PROBLEM REQUIREMENTS:
Carry on the Magicka 2 review from its last sentence, keeping the same first-person voice.

EXTRACT TO READ:
EDIT: I’m going to leave these bits and pieces throughout the review since it has changed dramatically from it’s original incarnation. Magicka 2 is not the same game I played in May. It’s fun, it’s powerful, it’s funny, and the multiplayer works. Best of all, this time around it DOES feel like Magicka. So if you were turned off by my original review, then give this another look. It’s not the same at all, and this is a game I can get behind. I will leave most of my original review in place though, so it might sound conflicting in various places. Just go with it.
How many PC gamers do I have in the house? Good, Good. If you’re a PC gamer then you’ve probably heard of Paradox, and if you’ve heard of Paradox, then you might have heard of Magicka. I discovered Magicka years ago during a Steam sale while I was looking for multiplayer games to play with my friends. It came up under “Action-RPGs” and “co-op”, so I figured, “What could go wrong?” Magicka is not an Action RPG, but it is one of the best, most silly, most ridiculous multiplayer games I’ve ever played. To this day, my friends and I play Magicka regularly at LAN parties and over the internet at various points in time, almost religiously. It’s our go-to game alongside Borderlands 2, Crysis Wars and Star Wars Battlefront 2. I tell you this, so that you understand how excited we were when Magicka 2 was announced last year at E3. I received a gift copy from my friend on Steam for my birthday and eagerly awaited the release date. But when I booted it up, something was different. This wasn’t the same game I remember, everything was weird. Magicka 2 is NOT just a new campaign for Magicka, it changes the balance and focus of Magicka and makes it more palatable for console gamers. Is this a better direction for the series? I can’t answer that. But being a core Magicka player, I know what works and what doesn’t.

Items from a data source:
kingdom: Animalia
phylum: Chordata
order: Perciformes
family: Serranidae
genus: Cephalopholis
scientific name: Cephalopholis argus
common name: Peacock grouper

---

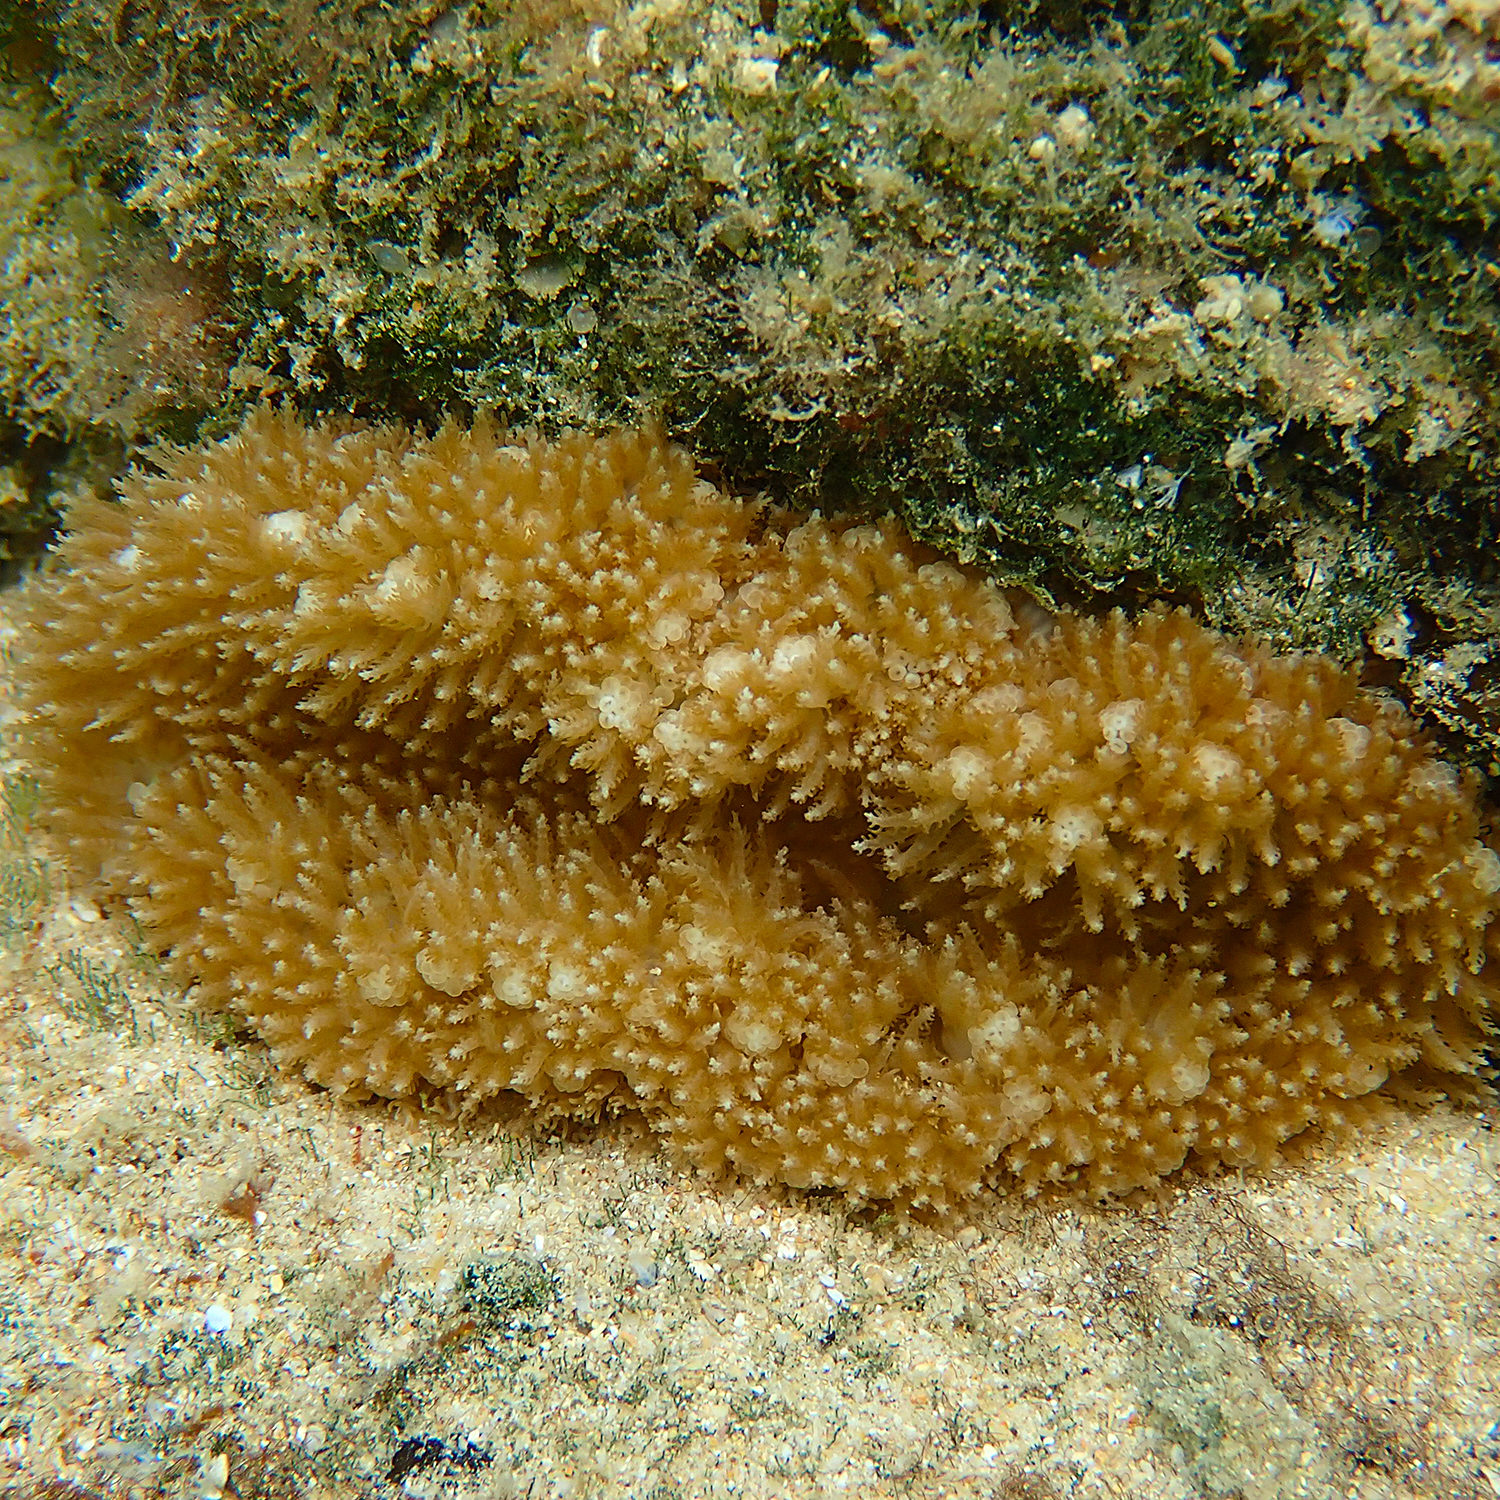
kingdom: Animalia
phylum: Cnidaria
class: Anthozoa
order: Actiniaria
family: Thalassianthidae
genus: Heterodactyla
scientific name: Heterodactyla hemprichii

* * *

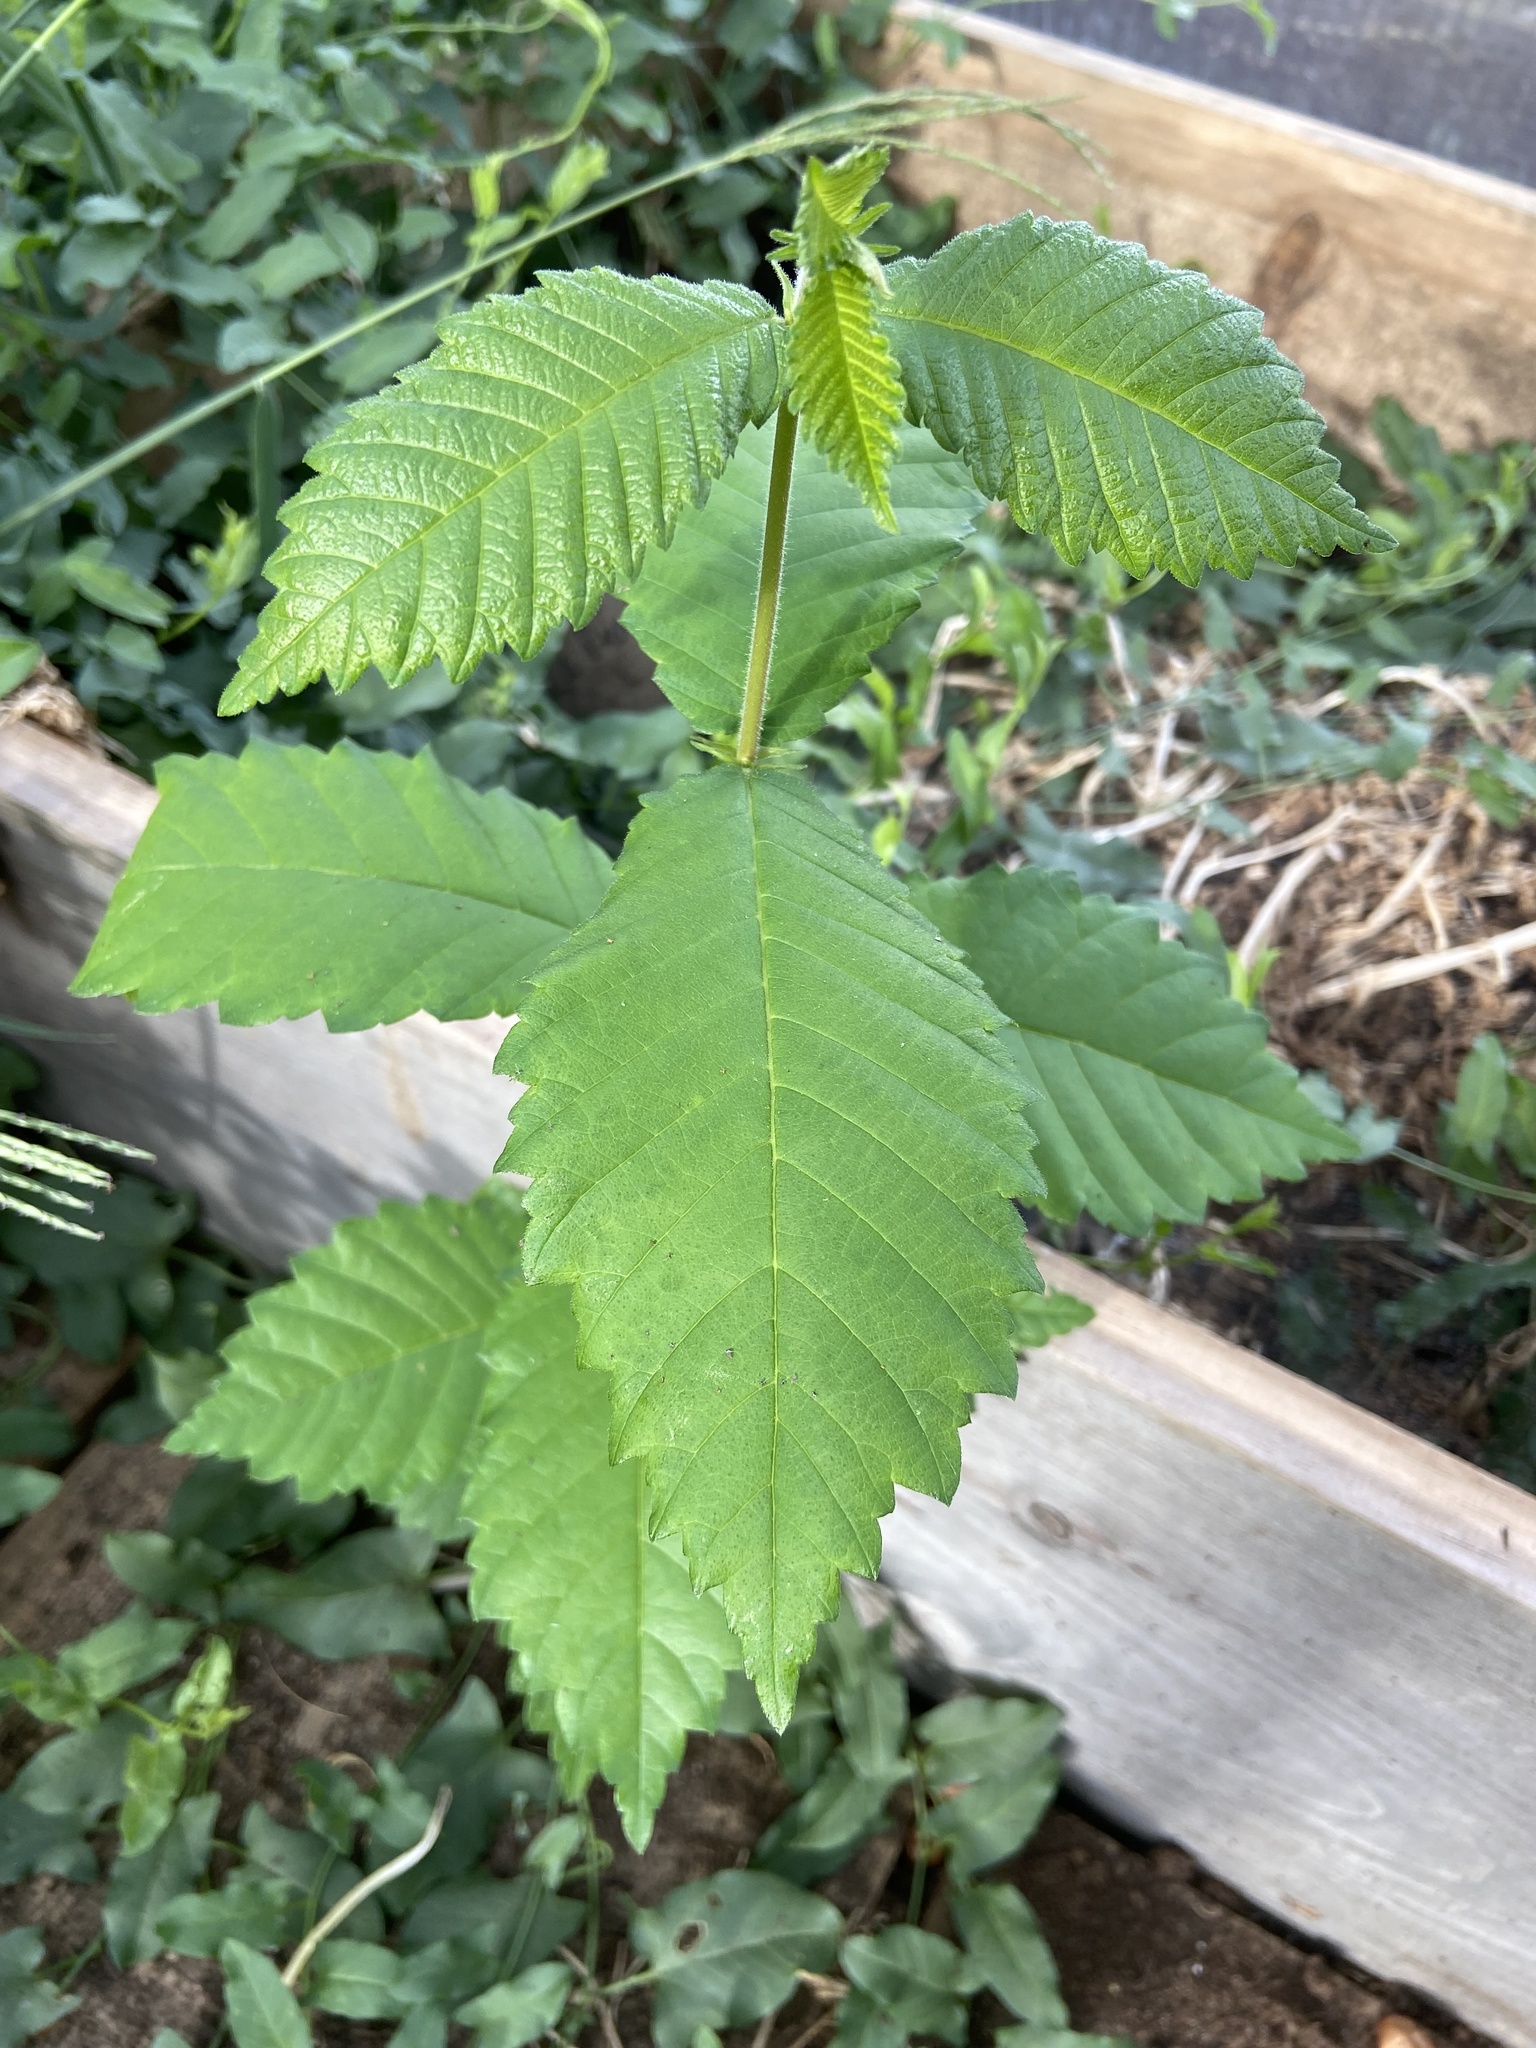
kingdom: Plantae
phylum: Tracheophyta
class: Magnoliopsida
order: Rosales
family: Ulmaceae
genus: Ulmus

TASK RESPONSE:
Magicka didn’t get a lot of press when the first one came out in 2011. It didn’t help that this brand new game accidentally released three days early and had massive amounts of game breaking bugs. As a result, the metacritic on release was relatively low, and, compounded with a bunch of other problems, the game never got the critical acclaim it deserved. It went on to fix almost all of those problems, and add huge amounts of features in the form of free updates, but the base game itself has shoddy netcode and an unstable foundation to this day. Magicka 2 does not have that problem. All the menus work great, the interface is great, the netcode is great, all those core system that the game is supposed to run on work great. You can drop-in and out of multiplayer without having to restart the level, that’s a first. You can save your progress in the middle of the level from your last checkpoint, that’s new too. People can join your game randomly, you can turn it into a private room for you and your friends, you could have a friend plug in an xbox controller, or you could do all three. The graphics are a lot better than the first one too, although blood and gore is no longer toggle-able for those who wanted to save some performance. I didn’t have any crashes or bugs for the 7 hours that I’ve played. In terms of making a working game, Pieces Interactive did a good job. Their game works, which is more than can be said for some companies coughUBISOFTcough.
One of the best parts about Magicka was the satirical, tounge-in-cheek references to Nerd-dom and Norse mythology that were always well executed. Just read the achievement list for the original Magicka and you’ll start to see the references. Star Trek, LOTR, Star Wars, 300, Game of Thrones there are just so many references, and they’re always presented in this silly, funny, original way that are never dull or boring.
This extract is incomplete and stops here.